*** Material provided Section Begins ***

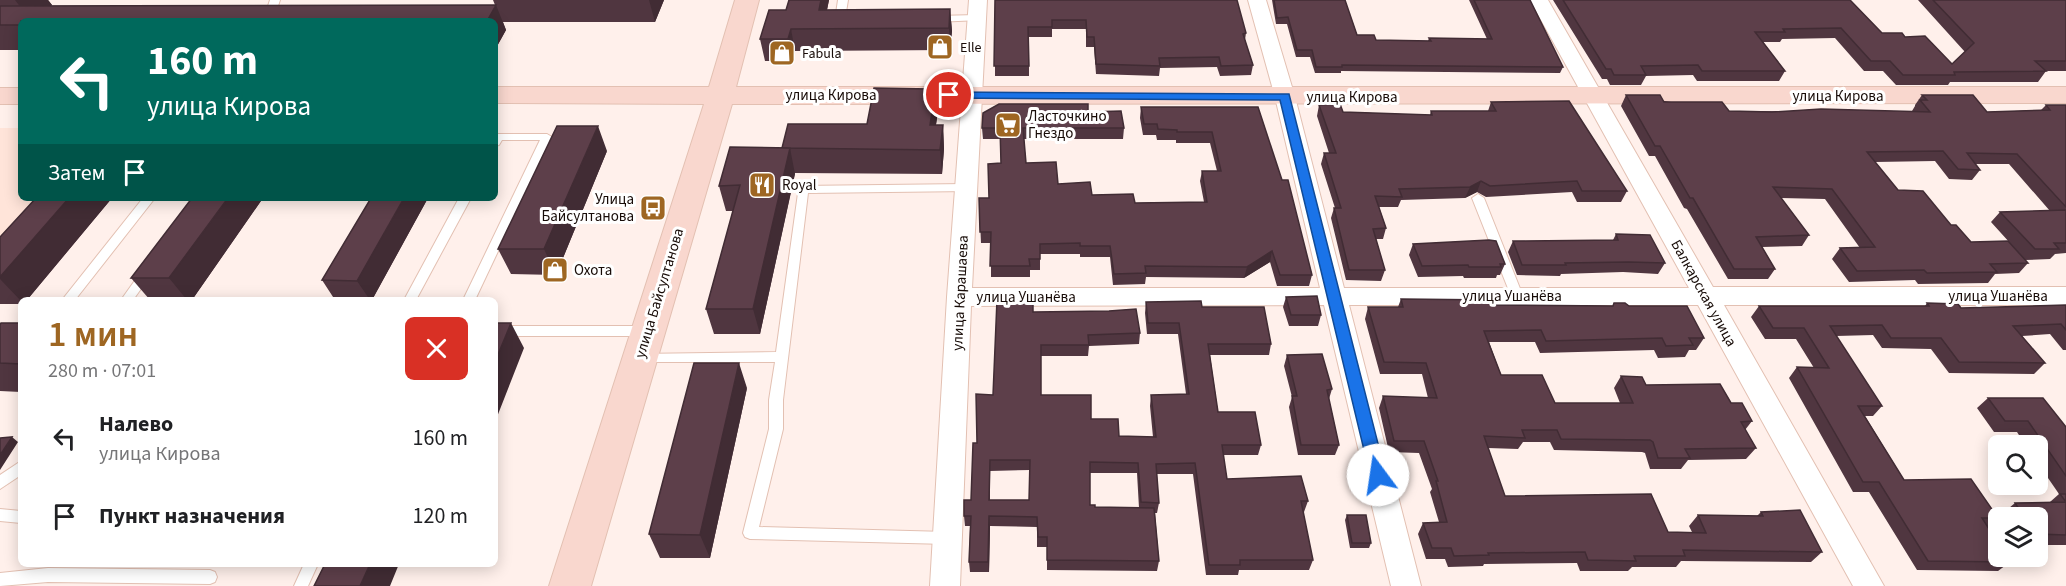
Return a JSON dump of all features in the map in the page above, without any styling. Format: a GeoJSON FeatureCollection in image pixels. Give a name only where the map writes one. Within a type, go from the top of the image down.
{"type":"FeatureCollection","features":[{"type":"Feature","properties":{"kind":"main road","name":"улица Байсултанова"},"geometry":{"type":"LineString","coordinates":[[570,586],[747,0]]}},
{"type":"Feature","properties":{"kind":"main road","name":"улица Кирова"},"geometry":{"type":"LineString","coordinates":[[498,95],[1285,97],[2066,95]]}},
{"type":"Feature","properties":{"kind":"main road"},"geometry":{"type":"LineString","coordinates":[[0,96],[18,96]]}},
{"type":"Feature","properties":{"kind":"street"},"geometry":{"type":"LineString","coordinates":[[1257,0],[1285,97],[1406,586]]}},
{"type":"Feature","properties":{"kind":"street","name":"Балкарская улица"},"geometry":{"type":"LineString","coordinates":[[1539,0],[1869,586]]}},
{"type":"Feature","properties":{"kind":"street","name":"улица Карашаева"},"geometry":{"type":"LineString","coordinates":[[945,586],[959,297],[977,9]]}},
{"type":"Feature","properties":{"kind":"street","name":"улица Ушанёва"},"geometry":{"type":"LineString","coordinates":[[959,297],[2066,296]]}},
{"type":"Feature","properties":{"kind":"lane"},"geometry":{"type":"LineString","coordinates":[[269,18],[275,0]]}},
{"type":"Feature","properties":{"kind":"lane"},"geometry":{"type":"LineString","coordinates":[[843,0],[840,21],[851,20]]}},
{"type":"Feature","properties":{"kind":"lane"},"geometry":{"type":"LineString","coordinates":[[931,19],[977,9]]}},
{"type":"Feature","properties":{"kind":"lane"},"geometry":{"type":"LineString","coordinates":[[470,297],[547,137],[498,137]]}},
{"type":"Feature","properties":{"kind":"lane"},"geometry":{"type":"LineString","coordinates":[[947,538],[750,533],[776,429],[776,400],[803,189],[966,188]]}},
{"type":"Feature","properties":{"kind":"lane"},"geometry":{"type":"LineString","coordinates":[[1478,198],[1517,296]]}},
{"type":"Feature","properties":{"kind":"lane"},"geometry":{"type":"LineString","coordinates":[[70,297],[147,201]]}},
{"type":"Feature","properties":{"kind":"lane"},"geometry":{"type":"LineString","coordinates":[[412,297],[463,201]]}},
{"type":"Feature","properties":{"kind":"lane"},"geometry":{"type":"LineString","coordinates":[[128,297],[153,263]]}},
{"type":"Feature","properties":{"kind":"lane"},"geometry":{"type":"LineString","coordinates":[[498,331],[781,357]]}},
{"type":"Feature","properties":{"kind":"lane"},"geometry":{"type":"LineString","coordinates":[[0,483],[18,468]]}},
{"type":"Feature","properties":{"kind":"lane"},"geometry":{"type":"LineString","coordinates":[[0,515],[18,517]]}},
{"type":"Feature","properties":{"kind":"lane"},"geometry":{"type":"LineString","coordinates":[[301,586],[310,567]]}},
{"type":"Feature","properties":{"kind":"lane"},"geometry":{"type":"LineString","coordinates":[[0,580],[48,575],[210,578]]}},
{"type":"Feature","properties":{"kind":"shaded area"},"geometry":{"type":"Polygon","coordinates":[[[0,128],[18,128],[18,201],[50,201],[0,256],[0,128]]]}},
{"type":"Feature","properties":{"kind":"building"},"geometry":{"type":"Polygon","coordinates":[[[789,0],[821,0],[819,10],[950,9],[949,28],[791,29],[788,39],[760,39],[769,10],[786,10],[789,0]]]}},
{"type":"Feature","properties":{"kind":"building"},"geometry":{"type":"Polygon","coordinates":[[[995,0],[1237,0],[1246,33],[1243,34],[1253,65],[1221,66],[1219,57],[1159,58],[1160,66],[1096,64],[1094,37],[1087,37],[1086,20],[1052,20],[1052,27],[1028,27],[1029,66],[994,66],[995,0]]]}},
{"type":"Feature","properties":{"kind":"building"},"geometry":{"type":"Polygon","coordinates":[[[1274,0],[1345,0],[1357,35],[1374,35],[1376,40],[1431,41],[1429,38],[1492,39],[1474,0],[1530,0],[1563,67],[1342,65],[1342,67],[1316,67],[1312,50],[1297,50],[1288,17],[1277,18],[1274,0]]]}},
{"type":"Feature","properties":{"kind":"building"},"geometry":{"type":"Polygon","coordinates":[[[1563,0],[1850,0],[1882,33],[1902,33],[1905,37],[1925,36],[1952,64],[1974,43],[1933,0],[2066,0],[2066,61],[2035,61],[2046,71],[1903,75],[1890,61],[1871,61],[1841,28],[1783,29],[1785,32],[1755,32],[1785,71],[1702,71],[1698,65],[1641,66],[1646,75],[1614,75],[1611,69],[1606,69],[1563,0]]]}},
{"type":"Feature","properties":{"kind":"building"},"geometry":{"type":"Polygon","coordinates":[[[496,5],[489,18],[18,18],[18,25],[0,25],[0,6],[496,5]]]}},
{"type":"Feature","properties":{"kind":"building"},"geometry":{"type":"Polygon","coordinates":[[[874,88],[930,89],[929,93],[935,93],[930,125],[943,125],[940,150],[782,148],[788,124],[867,124],[874,88]]]}},
{"type":"Feature","properties":{"kind":"building"},"geometry":{"type":"Polygon","coordinates":[[[1626,95],[1660,95],[1664,102],[1722,102],[1729,111],[1772,112],[1821,109],[1930,112],[1920,100],[1927,100],[1922,95],[1973,95],[1987,112],[2050,110],[2046,105],[2066,105],[2066,207],[2017,154],[1967,153],[1980,170],[1958,169],[1943,151],[1867,152],[1898,190],[1923,191],[1951,225],[1956,225],[1971,242],[2008,241],[2028,263],[1990,264],[1997,272],[1857,271],[1840,248],[1875,247],[1832,189],[1773,187],[1809,235],[1756,237],[1775,269],[1734,269],[1693,198],[1690,198],[1660,146],[1655,146],[1626,95]]]}},
{"type":"Feature","properties":{"kind":"building"},"geometry":{"type":"Polygon","coordinates":[[[1569,101],[1627,191],[1582,191],[1577,181],[1490,186],[1481,181],[1470,187],[1399,189],[1402,197],[1375,196],[1386,228],[1373,229],[1385,270],[1349,270],[1334,208],[1341,208],[1324,153],[1336,153],[1319,105],[1340,104],[1343,112],[1432,115],[1431,111],[1496,111],[1491,102],[1569,101]]]}},
{"type":"Feature","properties":{"kind":"building"},"geometry":{"type":"Polygon","coordinates":[[[999,104],[1088,104],[1088,112],[1121,111],[1124,128],[1023,128],[1026,163],[1056,162],[1058,184],[1090,182],[1092,195],[1133,194],[1135,203],[1207,202],[1202,171],[1221,171],[1212,132],[1177,132],[1177,130],[1158,129],[1157,124],[1144,124],[1141,107],[1258,107],[1282,180],[1288,180],[1312,275],[1280,275],[1272,251],[1247,267],[1145,266],[1146,273],[1114,274],[1110,246],[1080,246],[1080,243],[1040,244],[1040,259],[1029,259],[1030,266],[990,266],[991,232],[980,232],[979,198],[989,198],[988,164],[1001,163],[1000,128],[982,128],[983,113],[999,104]]]}},
{"type":"Feature","properties":{"kind":"building"},"geometry":{"type":"Polygon","coordinates":[[[557,126],[598,126],[544,249],[498,249],[557,126]]]}},
{"type":"Feature","properties":{"kind":"building"},"geometry":{"type":"Polygon","coordinates":[[[730,147],[790,148],[753,309],[706,309],[740,185],[719,186],[730,147]]]}},
{"type":"Feature","properties":{"kind":"building"},"geometry":{"type":"Polygon","coordinates":[[[33,201],[66,201],[0,277],[0,237],[33,201]]]}},
{"type":"Feature","properties":{"kind":"building"},"geometry":{"type":"Polygon","coordinates":[[[190,201],[226,201],[169,278],[131,278],[190,201]]]}},
{"type":"Feature","properties":{"kind":"building"},"geometry":{"type":"Polygon","coordinates":[[[369,201],[402,201],[357,281],[322,280],[369,201]]]}},
{"type":"Feature","properties":{"kind":"building"},"geometry":{"type":"Polygon","coordinates":[[[2066,210],[2066,243],[2054,243],[2059,249],[2035,249],[2000,212],[2066,210]]]}},
{"type":"Feature","properties":{"kind":"building"},"geometry":{"type":"Polygon","coordinates":[[[1616,234],[1650,235],[1665,263],[1522,265],[1513,241],[1618,240],[1616,234]]]}},
{"type":"Feature","properties":{"kind":"building"},"geometry":{"type":"Polygon","coordinates":[[[1496,241],[1505,264],[1500,264],[1501,267],[1422,266],[1413,244],[1496,241]]]}},
{"type":"Feature","properties":{"kind":"building"},"geometry":{"type":"Polygon","coordinates":[[[1317,296],[1321,315],[1291,315],[1286,297],[1317,296]]]}},
{"type":"Feature","properties":{"kind":"building"},"geometry":{"type":"Polygon","coordinates":[[[1401,299],[1494,300],[1496,305],[1613,306],[1614,303],[1625,303],[1629,306],[1687,306],[1704,338],[1689,338],[1693,345],[1666,346],[1662,338],[1546,341],[1541,330],[1484,331],[1501,375],[1542,375],[1555,403],[1633,403],[1621,376],[1642,377],[1646,385],[1720,384],[1731,403],[1742,403],[1752,421],[1741,422],[1756,448],[1685,449],[1690,458],[1658,458],[1653,442],[1650,440],[1561,439],[1557,430],[1522,430],[1525,438],[1484,436],[1505,496],[1651,494],[1668,532],[1706,533],[1698,515],[1763,516],[1761,512],[1800,510],[1822,552],[1683,550],[1685,556],[1634,556],[1636,561],[1588,560],[1585,552],[1488,553],[1489,555],[1454,556],[1451,548],[1432,548],[1423,523],[1447,522],[1436,481],[1438,481],[1424,441],[1394,441],[1383,396],[1437,398],[1426,363],[1384,362],[1368,307],[1403,307],[1401,299]]]}},
{"type":"Feature","properties":{"kind":"building"},"geometry":{"type":"Polygon","coordinates":[[[997,300],[1033,300],[1033,312],[1136,309],[1140,333],[1088,335],[1089,345],[1041,345],[1041,395],[1091,395],[1091,419],[1118,419],[1119,436],[1156,437],[1151,395],[1189,394],[1179,323],[1148,323],[1146,302],[1201,301],[1202,307],[1264,307],[1271,344],[1208,344],[1218,412],[1255,412],[1261,445],[1222,445],[1227,479],[1301,476],[1308,501],[1301,501],[1313,560],[1240,560],[1240,565],[1209,565],[1195,463],[1156,464],[1159,503],[1141,502],[1138,463],[1090,462],[1090,505],[1154,508],[1159,561],[1047,560],[1047,537],[1038,537],[1037,517],[989,516],[988,562],[969,562],[971,516],[964,516],[964,500],[971,500],[973,443],[977,443],[976,394],[993,395],[997,300]],[[990,460],[989,500],[1029,500],[1030,460],[990,460]]]}},
{"type":"Feature","properties":{"kind":"building"},"geometry":{"type":"Polygon","coordinates":[[[1927,303],[1958,304],[1961,308],[2066,305],[2066,330],[2061,324],[2013,326],[2045,363],[1959,362],[1941,338],[1891,338],[1882,325],[1830,326],[1882,406],[1858,406],[1904,480],[1971,479],[1990,507],[1988,507],[1988,518],[1982,518],[1988,527],[1988,562],[1928,561],[1879,482],[1863,482],[1797,367],[1829,368],[1804,328],[1773,328],[1759,306],[1929,306],[1927,303]]]}},
{"type":"Feature","properties":{"kind":"building"},"geometry":{"type":"Polygon","coordinates":[[[1,323],[18,323],[18,364],[0,363],[1,323]]]}},
{"type":"Feature","properties":{"kind":"building"},"geometry":{"type":"Polygon","coordinates":[[[498,323],[511,323],[498,355],[498,323]]]}},
{"type":"Feature","properties":{"kind":"building"},"geometry":{"type":"Polygon","coordinates":[[[1322,354],[1332,389],[1327,390],[1339,445],[1301,445],[1292,396],[1297,396],[1287,355],[1322,354]]]}},
{"type":"Feature","properties":{"kind":"building"},"geometry":{"type":"Polygon","coordinates":[[[694,363],[739,363],[700,535],[649,534],[694,363]]]}},
{"type":"Feature","properties":{"kind":"building"},"geometry":{"type":"Polygon","coordinates":[[[1988,398],[2043,398],[2066,427],[2066,476],[2048,450],[2048,435],[2038,435],[2028,421],[2005,421],[1988,398]]]}},
{"type":"Feature","properties":{"kind":"building"},"geometry":{"type":"Polygon","coordinates":[[[12,437],[0,455],[0,438],[12,437]]]}},
{"type":"Feature","properties":{"kind":"building"},"geometry":{"type":"Polygon","coordinates":[[[2060,494],[2066,494],[2066,502],[2060,494]]]}},
{"type":"Feature","properties":{"kind":"building"},"geometry":{"type":"Polygon","coordinates":[[[2066,502],[2066,535],[2048,534],[2048,507],[2018,507],[2015,503],[2066,502]]]}},
{"type":"Feature","properties":{"kind":"building"},"geometry":{"type":"Polygon","coordinates":[[[1347,515],[1366,515],[1371,543],[1352,543],[1347,515]]]}},
{"type":"Feature","properties":{"kind":"building"},"geometry":{"type":"Polygon","coordinates":[[[324,567],[369,567],[360,586],[314,586],[324,567]]]}},
{"type":"Feature","properties":{"kind":"place","name":"Elle"},"geometry":{"type":"Point","coordinates":[940,47]}},
{"type":"Feature","properties":{"kind":"place","name":"Fabula"},"geometry":{"type":"Point","coordinates":[782,53]}},
{"type":"Feature","properties":{"kind":"place","name":"Ласточкино Гнездо"},"geometry":{"type":"Point","coordinates":[1008,125]}},
{"type":"Feature","properties":{"kind":"place","name":"Royal"},"geometry":{"type":"Point","coordinates":[762,185]}},
{"type":"Feature","properties":{"kind":"place","name":"Улица Байсултанова"},"geometry":{"type":"Point","coordinates":[653,208]}},
{"type":"Feature","properties":{"kind":"place","name":"Охота"},"geometry":{"type":"Point","coordinates":[555,270]}},
{"type":"Feature","properties":{"kind":"route"},"geometry":{"type":"LineString","coordinates":[[949,95],[1285,97],[1378,475]]}}]}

*** Material provided Section Ends ***

> **Exercise directions**:
Whenever "Байсултанова" shows up in a line of the listing, copy that whole line.

> **Answer to this problem**:
{"type":"FeatureCollection","features":[{"type":"Feature","properties":{"kind":"main road","name":"улица Байсултанова"},"geometry":{"type":"LineString","coordinates":[[570,586],[747,0]]}},
{"type":"Feature","properties":{"kind":"place","name":"Улица Байсултанова"},"geometry":{"type":"Point","coordinates":[653,208]}},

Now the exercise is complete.